## Brief 1
In the infrared cut filter passage, what wavelength range of visible light does the related-art filter let through at nearly 100%?
## Brief 2
Reproduce word for word the part of the infrared cut filter passage starting with "This camera solves" and going on through "is not sufficient.".

Start of Selected passage

CROSS REFERENCE TO RELATED APPLICATION

The present invention contains subject matter related to Japanese Patent Application JP 2009-104709 filed in the Japanese Patent Office on Apr. 23, 2009, the entire contents of which being incorporated herein by reference.

BACKGROUND

1. Technical Field

The present invention relates to an imaging element unit provided with an imaging element and an infrared cut filter.

2. Related Art

An imaging element (CCD or CMOS) generally shows a high RGB combined relative sensitivity over a wide range of wavelengths of electromagnetic wave. Thereby, if visible light and infrared light are together incident on a camera module provided with the imaging element, the color reproducibility of an image taken by the imaging element is degraded.

For this reason, in a related art, the camera module is provided with an infrared cut filter which enables visible light of 400 to 600 nm in wavelength to transmit as much as nearly 100% and further cuts electromagnetic waves of roughly 650 nm in wavelength by as much as about 50%, thereby cutting most infrared light longer than 700 nm in wavelength.

Meanwhile, in order to clearly take an image of a subject in a dark environment such as nighttime when the amount of visible light is insufficient, the imaging is required to use infrared light. However, when the above-described infrared cut filter is provided, since the relative sensitivity of the image element is much lowered with respect to wavelengths longer than 600 nm, an image of a subject cannot be clearly taken in the dark environment although the imaging has been performed using infrared light.

Japanese Unexamined Utility Model Registration Application Publication No. 2-88851 is an example of a related art for solving this problem. The camera in the related art is provided with an infrared cut filter which is movable between a position immediately in front of an imaging surface of an imaging element and a position withdrawn from the position immediately in front of the imaging surface.

This camera solves the problem by placing the infrared cut filter in the position immediately in front of the imaging element in an environment such as daytime when the amount of visible light is sufficient, and by withdrawing the infrared cut filter from the position immediately in front of the imaging element in an environment such as nighttime when visible light is not sufficient.

SUMMARY

Japanese Unexamined Utility Model Registration Application Publication No. 2-88851 needs a mechanism for moving the infrared cut filter and thus its manufacturing costs are high. Furthermore, it needs space for withdrawing the infrared cut filter and thus the camera module is subject to increases in size.

End of Selected passage
Start of Data block

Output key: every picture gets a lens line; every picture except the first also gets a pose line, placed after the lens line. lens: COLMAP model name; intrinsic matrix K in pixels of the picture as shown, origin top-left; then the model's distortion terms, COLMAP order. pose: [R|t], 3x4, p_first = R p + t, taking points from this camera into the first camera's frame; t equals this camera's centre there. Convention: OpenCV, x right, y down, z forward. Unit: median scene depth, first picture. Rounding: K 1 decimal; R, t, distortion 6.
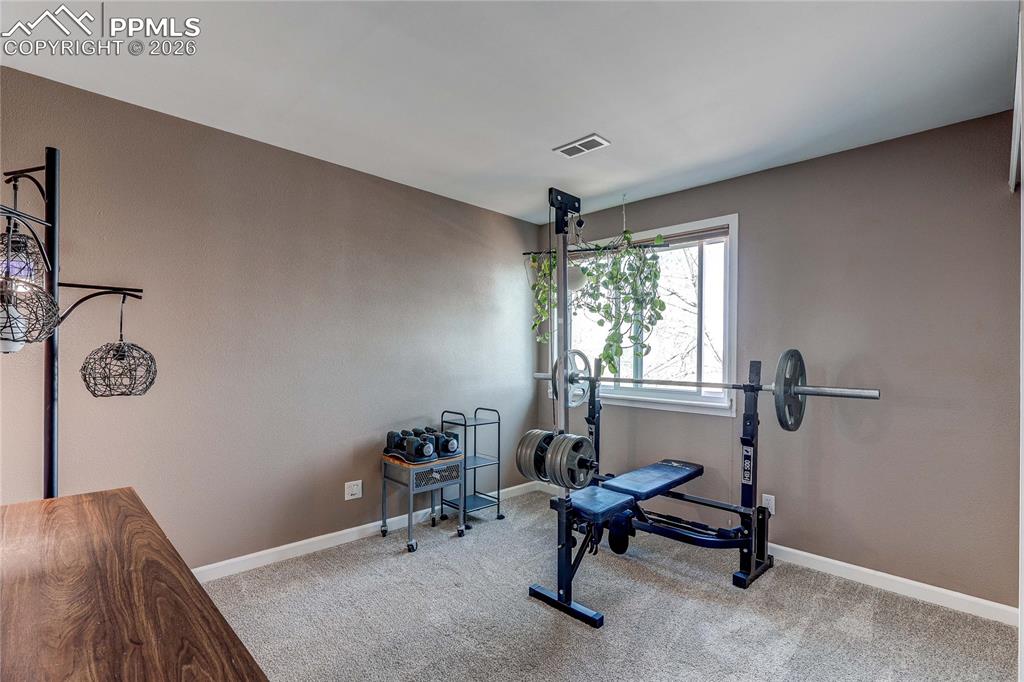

End of Data block

## Result 1
400 to 600 nm

## Result 2
This camera solves the problem by placing the infrared cut filter in the position immediately in front of the imaging element in an environment such as daytime when the amount of visible light is sufficient, and by withdrawing the infrared cut filter from the position immediately in front of the imaging element in an environment such as nighttime when visible light is not sufficient.